“Slow down, recharge on Flinders Island”.
Updated: May 26, 2020
It’s Friday morning, and we are heading to Flinders Island for a weekend break. Boarding our private charter from Lilydale Airfield, we are soon soaring above the grey skies of Melbourne. As we cross the coast at Wilsons Promontory, we head due south to Flinders Island and the clouds part and we breathe the fresh air.
Image: @extraordinaryexperiences Trousers Pt
We are ready to explore this untouched natural wonder, that seems to have been forgotten. We are armed with camera gear, maps and a sense of adventure. Our hire car is waiting at the airport and we depart for town to get our bearings, and stock up on supplies.
Whitemark is how life used to be. Slow and quiet. Everything you need is there, bakery, day spa, petrol station, the pub and supermarket. The Flinders Wharf is a new addition to town, a modern building, built to look like a traditional shed, so not to be lost in its traditional surrounds.

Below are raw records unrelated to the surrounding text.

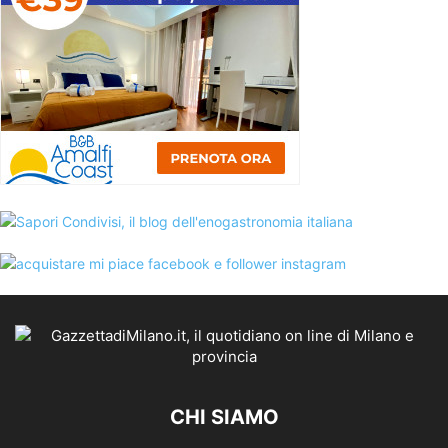
CHI SIAMO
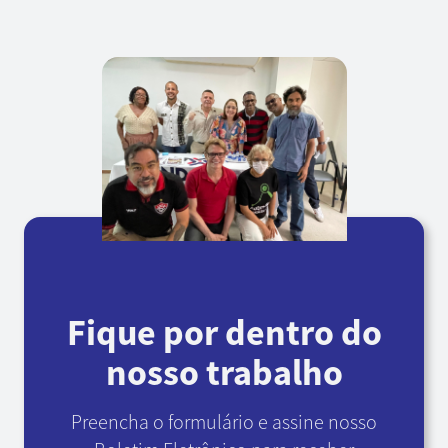
Fique por dentro do
nosso trabalho
Preencha o formulário e assine nosso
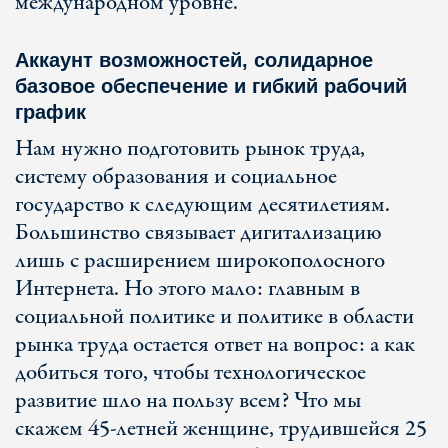
международном уровне.
Аккаунт возможностей, солидарное
базовое обеспечение и гибкий рабочий
график
Нам нужно подготовить рынок труда,
систему образования и социальное
государство к следующим десятилетиям.
Большинство связывает дигитализацию
лишь с расширением широкополосного
Интернета. Но этого мало: главным в
социальной политике и политике в области
рынка труда остается ответ на вопрос: а как
добиться того, чтобы технологическое
развитие шло на пользу всем? Что мы
скажем 45-летней женщине, трудившейся 25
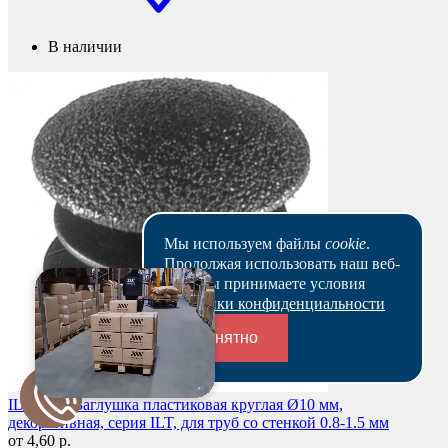
В наличии
Мы используем файлы
cookie
.
Продолжая использовать наш веб-
сайт, вы принимаете условия
Политики конфиденциальности
Понятно
Переходники и соединители
ILTB10 – Заглушка пластиковая круглая Ø10 мм,
декоративная, серия ILT, для труб со стенкой 0.8-1.5 мм
от 4,60 р.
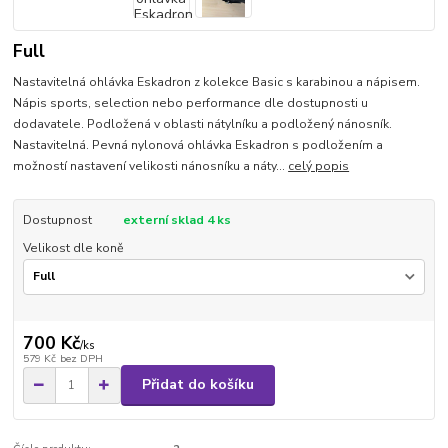
Full
Nastavitelná ohlávka Eskadron z kolekce Basic s karabinou a nápisem.
Nápis sports, selection nebo performance dle dostupnosti u
dodavatele. Podložená v oblasti nátylníku a podložený nánosník.
Nastavitelná. Pevná nylonová ohlávka Eskadron s podložením a
možností nastavení velikosti nánosníku a náty...
celý popis
Dostupnost
externí sklad 4 ks
Velikost dle koně
700 Kč
/
ks
579 Kč
bez DPH
Přidat do košíku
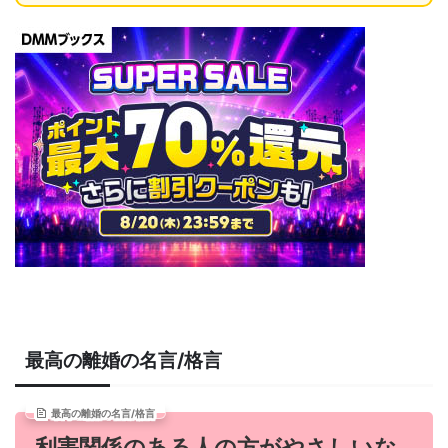
最高の離婚の名言/格言
最高の離婚の名言/格言
利害関係のある人の方がやさしいな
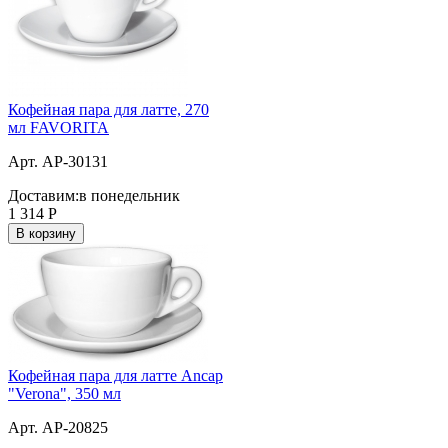
Кофейная пара для латте, 270
мл FAVORITA
Арт. AP-30131
Доставим:
в понедельник
1 314
Р
В корзину
Кофейная пара для латте Ancap
"Verona", 350 мл
Арт. AP-20825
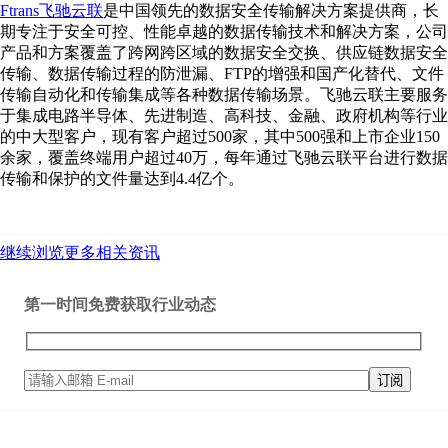
Ftrans飞驰云联
是中国领先的数据安全传输解决方案提供商，长
期专注于安全可控、性能卓越的数据传输技术和解决方案，公司
产品和方案覆盖了跨网跨区域的数据安全交换、供应链数据安全
传输、数据传输过程的防泄漏、FTP的增强和国产化替代、文件
传输自动化和传输集成等各种数据传输场景。飞驰云联主要服务
于集成电路半导体、先进制造、高科技、金融、政府机构等行业
的中大型客户，现有客户超过500家，其中500强和上市企业150
余家，覆盖终端用户超过40万，每年通过飞驰云联平台进行数据
传输和保护的文件量达到4.4亿个。
继续浏览更多相关资讯
第一时间免费获取行业动态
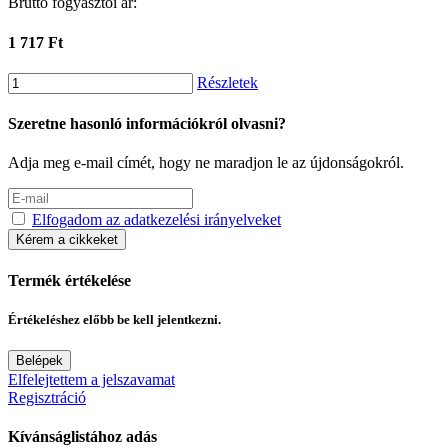
Bruttó fogyasztói ár:
1 717 Ft
Részletek
Szeretne hasonló információkról olvasni?
Adja meg e-mail címét, hogy ne maradjon le az újdonságokról.
Elfogadom az adatkezelési irányelveket
Kérem a cikkeket
Termék értékelése
Értékeléshez előbb be kell jelentkezni.
Belépek
Elfelejtettem a jelszavamat
Regisztráció
Kívánságlistához adás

We are staying at Mountain Seas Retreat, at Trousers Point, but there are a few bed and breakfast’s in town and the new Wombat Lodge managed by The Flinders Wharf is gorgeous. Our room is spacious and overlooks the water and backs onto the Strzelecki National Park, and many wallabies come and say hi. We have Wi-Fi at the lodge, but it’s been hours and I have not even wanted to connect with the outside world.
The next two days are filled driving the island from South to North, with a few mountain lookouts in between. Yellow Beach offers us a beautiful sunrise, Sawyers Bay is a wonder lunch spot for a picnic on the beach. Castle Rock is a must see on the way up to Killiecrankie, to try and find the famous Killiecrankie Diamond (local rare gemstone, from the Topaz family). Don’t forget to pick up a crayfish or two while you are there.
We leave Walkers Lookout until Sunday morning, so we can sit and watch the sunrise, through the mist rolling over the ranges and watch the island wake, to another perfect day.
Image: @extraordinaryexperiences Killiecrankie
Food is a way of life on the Island, so fresh locally grown produce is easy to find. Vista’s is the onsite restaurant at the Lodge, so we are spoilt for choice with our food offering. With wildlife in abundance, driving at night can be daunting, so we decide to stay in each night and our host Ken, is always up for a good story over a glass of red wine.
The Flinders Island Crayfish Festival is run every year between February – April. It won’t be long until this festival has the prominence that other food festivals have around the country… or should we keep it a secret for those in the know!
Image: @extraordinaryexperiences Castle Rock
Sharp Airlines flies to Flinders Island from Launceston and Essendon Airports. Private charters by light plane or helicopter are available also.
Rhonda Norman, Extraordinary Experiences, was a paying guest during her stay on the Island.